Atrakcyjna, płomiennowłosa minister Michela Vittoria Brambilla stwierdziła, że we Włoszech organizuje się zbyt dużo imprez, w których męczy się zwierzęta. – Skoro Katalończycy zrezygnowali z korridy, także my możemy zrezygnować z kilku palio, które szkodzą reputacji Włoch i znakowi „Made in Italy” – powiedziała. Przy okazji wspomniała o innych włoskich przejawach okrucieństwa wobec zwierząt.
Burmistrz Sieny, gdzie palio na rynku od lat ściąga tysiące turystów, już zapowiedział wkroczenie na drogę sądową. Populistyczna Liga Północna wydała bezwzględną walkę „próbie niszczenia świętych włoskich tradycji”, a senator Gianvittore Vaccari złożył niefortunną wypowiedź pani minister na karb upałów. Brambilla pod ostrzałem krytyki wyjaśniła, że nie chodziło jej o likwidację palio, tylko o kontrolę, czy w zawodach z udziałem zwierząt przestrzegane są należne im prawa.
Tak czy inaczej we Włoszech rozpoczęła się ogólnonarodowa dyskusja. Palio, często połączone jest z uroczystościami religijnymi. W kilkudziesięciu miastach trwa przez kilka dni współzawodnictwo dzielnic w różnych dziedzinach, na przykład w strzelaniu z łuku, kuszy, wyścigach koni, osłów, a nawet żab i gęsi.
Uczestnicy i miejscowi przebierają się w renesansowe stroje, tworząc imponujący spektakl zachwycający od lat turystów. Towarzyszą im procesje, uczty przy wystawionych na ulice stołach, koncerty renesansowej muzyki czy żonglerki sztandarami. Słynny wyścig konny w Sienie na oklep to trzy okrążenia wokół rynku reprezentantów 17 dzielnic (tzw. contrad). Zwycięża pierwszy na mecie koń, nawet jeżeli dotrze tam bez jeźdźca. Wszystko transmituje telewizja RAI, a całe Włochy zakładają się u bukmacherów jak Brytyjczycy przed gonitwą Grand National na torze Eintree. Rzymianie najczęściej życzą zwycięstwa contradzie Lupa (Wilczyca), bo Sienę mieli założyć synowie wykarmionego przez wilczycę Romulusa – Senio i Aschio.

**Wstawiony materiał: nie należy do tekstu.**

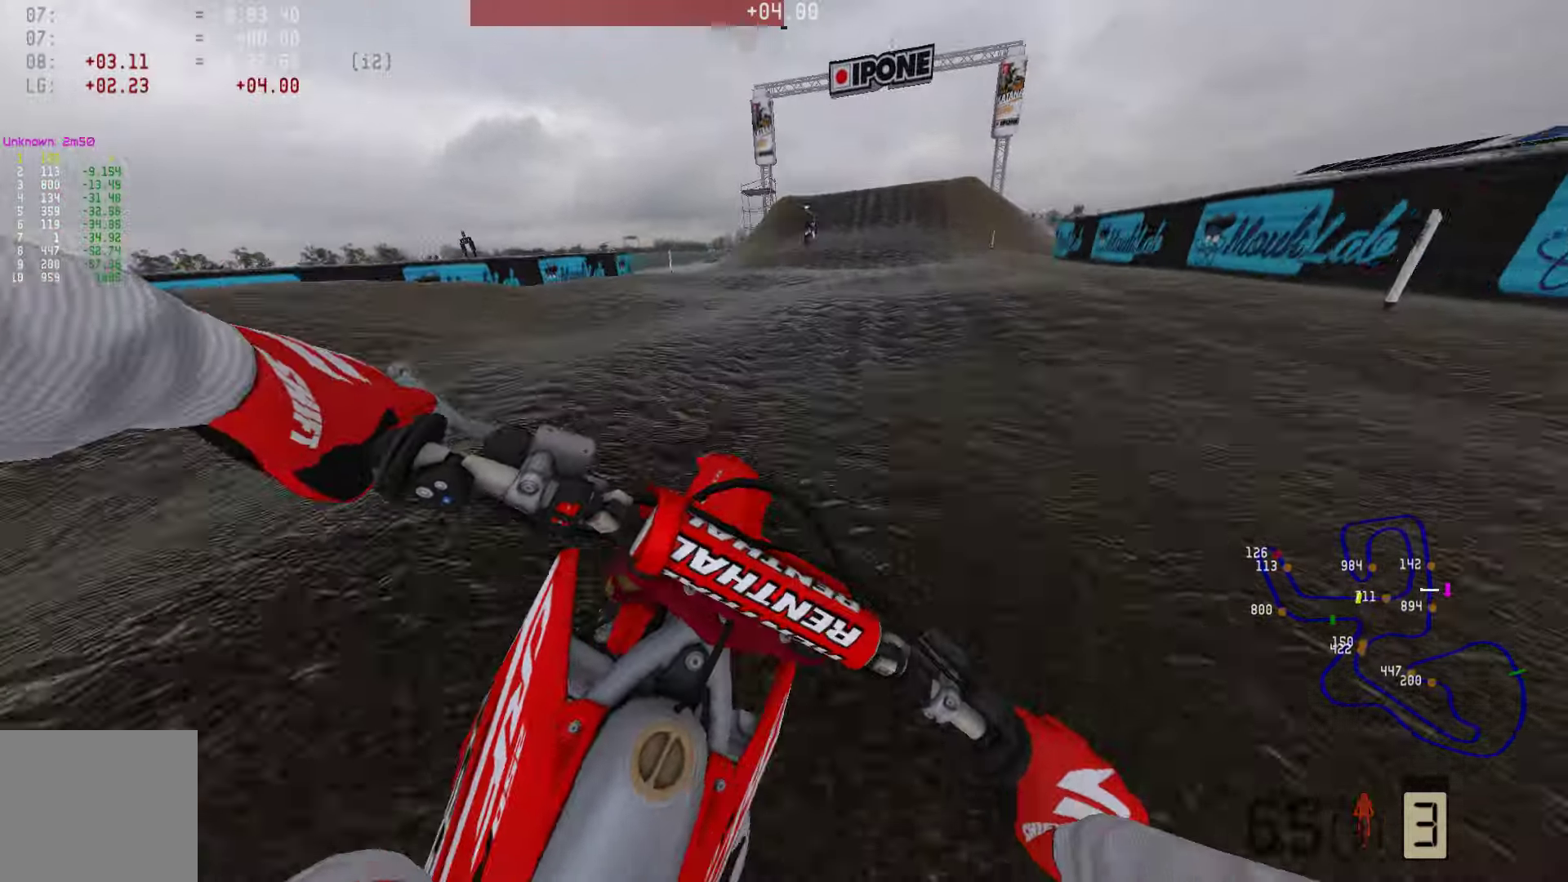
{"buttons": ["R2"], "left_stick": "center", "right_stick": "center", "events": [[358, "left_stick", "center"]]}
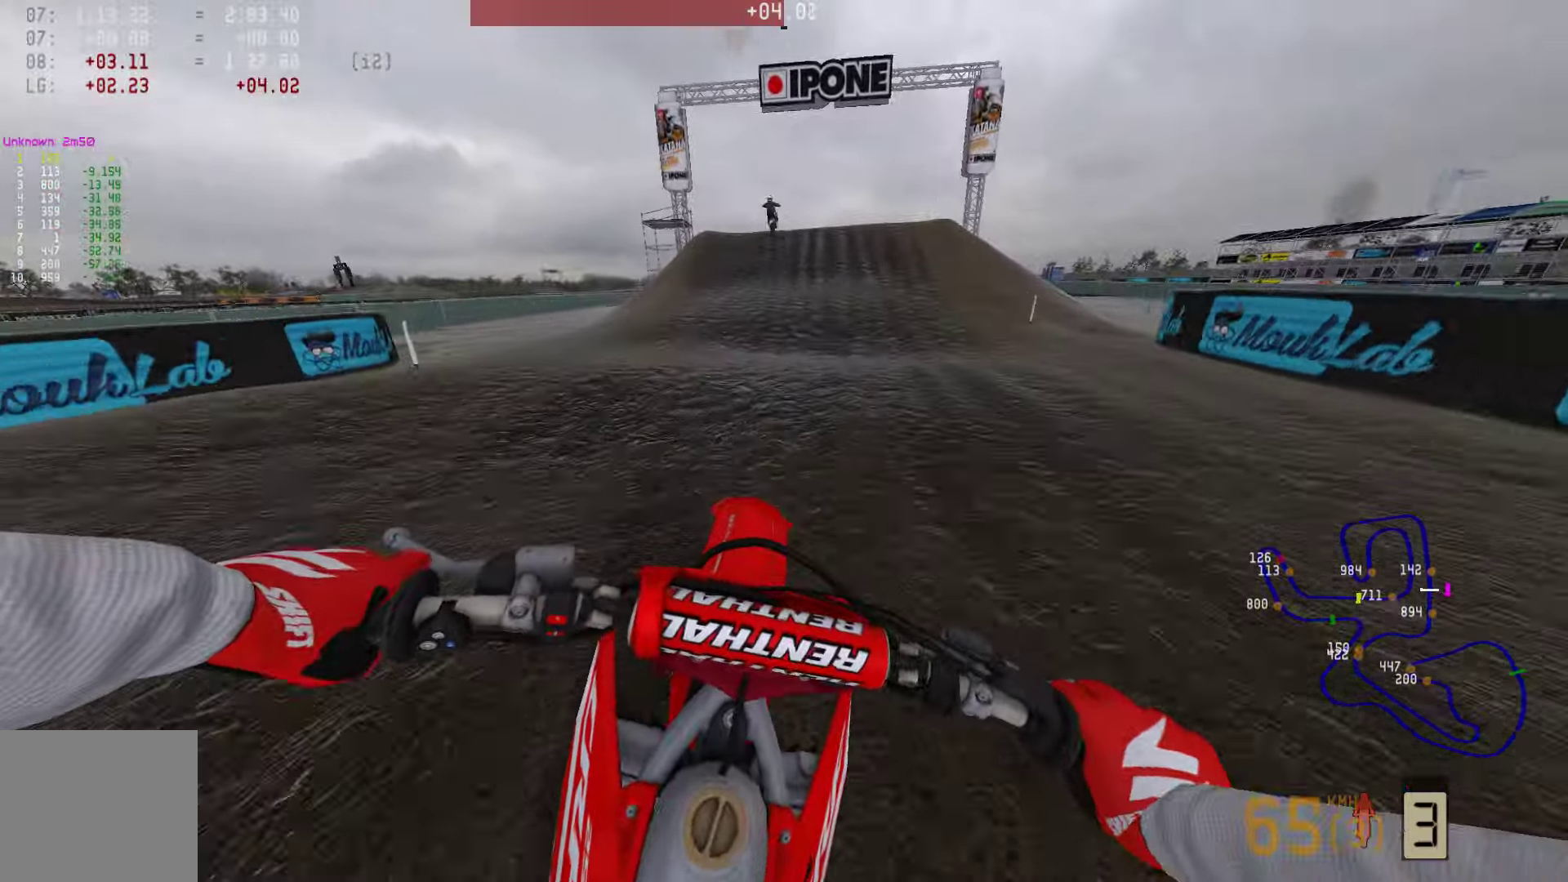
{"buttons": ["R2"], "left_stick": "center", "right_stick": "center", "events": [[84, "CIRCLE", "down"], [105, "R1", "down"], [147, "CIRCLE", "up"], [274, "R1", "up"], [337, "R1", "down"], [484, "R1", "up"]]}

Upadki, które skutkują połamaniem końskich nóg, zdarzają się rzadko. W 2006 r. ofiarami w Ferrarze padły jednak aż trzy wierzchowce. Obrońcy tradycji wskazują, że minister Brambilla (absolwentka filozofii) prowadzi rodzinny interes handlu wędzonym łososiem, homarami i langustami, więc powinna się zainteresować bardziej prawami do życia stworów morskich. Obrońcy praw zwierząt podnoszą, że Brambilla wie, o czym mówi, bo sama w swojej lombardzkiej posiadłości trzyma cztery konie, dwa osły, trzy kozy, 25 kotów, 14 psów i gołębie.